Abbiamo conosciuto la vena sarcastica e azzerante di Ottessa Moshfegh ne Il mio anno di riposo e oblio (Feltrinelli): nella New York del Duemila, una ragazza snob dell’Upper East Side per superare un momento duro sceglie di passare un anno intero addormentata, facendo provvista di narcotici da una psichiatra incapace, dimentica ogni volta dei traumi della paziente (la morte dei genitori, what else?). Data del risveglio: l’11 settembre.
Essere e sentirsi fuori posto, o porsi fuori da soli, spesso sgradevolmente ripiegati nella miseria della propria corporeità (vedi pure i racconti di Nostalgia di un altro mondo, Feltrinelli) è un tema peculiare della scrittrice di padre iraniano e madre croata, nata a Boston, cresciuta a Newton, poi di stanza a New York, salvo una parentesi di tre anni a Wuhan (!) – docente di lingue e al banco di un bar aperto col fidanzato di allora.

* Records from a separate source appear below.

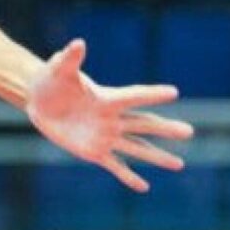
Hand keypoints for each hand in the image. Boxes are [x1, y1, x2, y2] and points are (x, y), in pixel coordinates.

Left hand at [25, 40, 192, 191]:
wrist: (39, 100)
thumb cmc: (51, 80)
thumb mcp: (59, 69)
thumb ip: (70, 58)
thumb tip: (78, 43)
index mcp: (106, 98)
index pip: (133, 96)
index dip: (151, 93)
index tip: (173, 91)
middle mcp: (111, 119)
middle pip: (143, 124)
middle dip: (166, 129)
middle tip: (190, 132)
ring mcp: (104, 137)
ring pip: (136, 148)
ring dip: (157, 157)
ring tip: (180, 164)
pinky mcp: (93, 152)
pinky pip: (114, 166)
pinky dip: (128, 177)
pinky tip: (144, 187)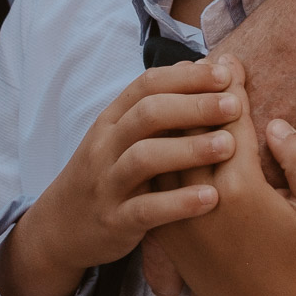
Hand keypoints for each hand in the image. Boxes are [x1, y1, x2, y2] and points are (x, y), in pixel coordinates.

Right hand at [0, 60, 241, 295]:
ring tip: (230, 146)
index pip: (147, 84)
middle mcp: (105, 147)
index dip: (188, 77)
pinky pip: (145, 210)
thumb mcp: (121, 137)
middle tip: (236, 105)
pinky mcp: (113, 222)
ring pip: (144, 158)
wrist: (60, 228)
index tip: (226, 74)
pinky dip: (179, 203)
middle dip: (195, 106)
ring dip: (190, 149)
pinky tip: (212, 198)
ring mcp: (107, 185)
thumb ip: (157, 108)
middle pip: (148, 115)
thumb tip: (202, 67)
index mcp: (111, 120)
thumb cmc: (106, 175)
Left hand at [150, 79, 295, 295]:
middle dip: (198, 94)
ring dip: (175, 121)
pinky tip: (171, 136)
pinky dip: (163, 153)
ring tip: (184, 94)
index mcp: (241, 187)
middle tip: (205, 66)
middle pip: (190, 129)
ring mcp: (179, 217)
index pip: (230, 121)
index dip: (232, 87)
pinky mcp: (166, 233)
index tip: (232, 61)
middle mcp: (202, 198)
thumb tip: (272, 124)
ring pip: (166, 152)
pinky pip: (157, 182)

La morte in mano – romanzo nuovo ma scritto prima de Il mio anno – certifica: è “Moshfegh allo stato puro”, incardinato sulla solitudine e sul vuoto sopra cui nasce e finisce il racconto, come la vita si chiude con la morte. Nel mezzo, una protagonista in bilico sugli eventi, sospesa tra attrazione per il mistero umano e una difensiva e quasi ottusa perplessità.
Nel bosco vicino a Levant, luogo in cui nessuno è inquieto – così veniamo avvertiti – una signora passeggia col cane. È Vesta Gul, settantenne di origini europee, da poco vedova dell’epistemologo Victor e appena trasferitasi in un isolato chalet sul lago, è lei che si trova per caso tra le mani un macabro biglietto. Il cartiglio annuncia la morte di Magda – sconosciuta, di cui peraltro non è in vista il cadavere – e la non colpevolezza dell’anonimo scrivente.

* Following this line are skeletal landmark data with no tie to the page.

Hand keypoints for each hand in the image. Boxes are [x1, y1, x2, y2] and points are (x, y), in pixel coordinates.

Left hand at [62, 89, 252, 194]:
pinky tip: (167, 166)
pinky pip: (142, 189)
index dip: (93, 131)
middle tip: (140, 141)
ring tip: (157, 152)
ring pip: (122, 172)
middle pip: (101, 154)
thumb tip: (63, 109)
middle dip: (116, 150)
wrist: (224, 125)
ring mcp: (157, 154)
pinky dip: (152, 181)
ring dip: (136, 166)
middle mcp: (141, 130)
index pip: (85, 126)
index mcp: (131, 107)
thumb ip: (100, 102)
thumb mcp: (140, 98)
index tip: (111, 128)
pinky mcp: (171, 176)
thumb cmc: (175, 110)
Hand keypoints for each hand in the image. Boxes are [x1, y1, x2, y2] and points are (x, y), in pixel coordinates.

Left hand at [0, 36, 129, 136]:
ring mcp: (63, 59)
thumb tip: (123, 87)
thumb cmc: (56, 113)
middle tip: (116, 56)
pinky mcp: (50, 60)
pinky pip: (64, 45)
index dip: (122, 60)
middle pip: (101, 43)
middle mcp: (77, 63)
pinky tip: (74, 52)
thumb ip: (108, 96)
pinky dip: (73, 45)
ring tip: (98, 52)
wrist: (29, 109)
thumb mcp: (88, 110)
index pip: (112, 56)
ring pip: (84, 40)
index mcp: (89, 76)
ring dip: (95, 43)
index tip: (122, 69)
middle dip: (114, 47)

Un “giallo senza cadavere” è già un indizio che l’indagine di Vesta si svolgerà all’insegna della reticenza. Anzi: la signora si inventerà da sola red herrings e false piste civettando con la Christie – benché le muse di Moshfegh siano Du Maurier e Highsmith – prima di sprofondare più che precipitare, pagina dopo pagina, negli enigmi di un incubo, popolato di personaggi antipatici o pericolosi, cui all’apparenza Vesta stessa conferisce nome e funzione; ognuno di essi è portatore di spiacevoli verità, anche se forse la più spiacevole se la porta addosso, da prima e come tutti noi, proprio la protagonista. È spoilerare dire che siamo destinati a morire?

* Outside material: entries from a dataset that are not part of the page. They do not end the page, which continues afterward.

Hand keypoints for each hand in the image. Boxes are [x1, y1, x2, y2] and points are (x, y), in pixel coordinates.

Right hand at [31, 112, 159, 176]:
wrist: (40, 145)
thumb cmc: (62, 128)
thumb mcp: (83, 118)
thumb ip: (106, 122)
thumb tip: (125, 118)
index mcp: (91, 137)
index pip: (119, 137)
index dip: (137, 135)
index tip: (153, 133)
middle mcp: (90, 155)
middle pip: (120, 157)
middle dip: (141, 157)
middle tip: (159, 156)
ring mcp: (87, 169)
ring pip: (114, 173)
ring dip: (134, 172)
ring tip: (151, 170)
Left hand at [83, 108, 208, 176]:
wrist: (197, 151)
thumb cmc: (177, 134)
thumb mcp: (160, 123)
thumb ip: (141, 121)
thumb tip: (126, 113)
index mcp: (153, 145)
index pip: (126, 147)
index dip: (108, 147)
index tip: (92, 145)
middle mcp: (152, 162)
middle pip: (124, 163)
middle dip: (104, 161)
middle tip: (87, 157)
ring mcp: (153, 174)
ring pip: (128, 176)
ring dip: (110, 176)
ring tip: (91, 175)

Moshfegh si comporta come dice a pag. 69, essendo “…il compito dello scrittore sminuire i miracoli di questa Terra, individuare una domanda nell’infinito mistero della vita, e dare una risposta patetica”. Oppure, ancora più ambiziosa, ci impartisce una “lezione americana” – un panorama dell’America – nutrita da languori pop e suggestioni dark tra Henry James e David Lynch, portandoci e lasciandoci, quasi a tradimento, in una disperata landa di nessuno. Dove al the end rimane in piedi – cioè viva – unicamente l’abilità della scrittrice. Bella la traduzione di Gioia Guerzoni. Buona lettura.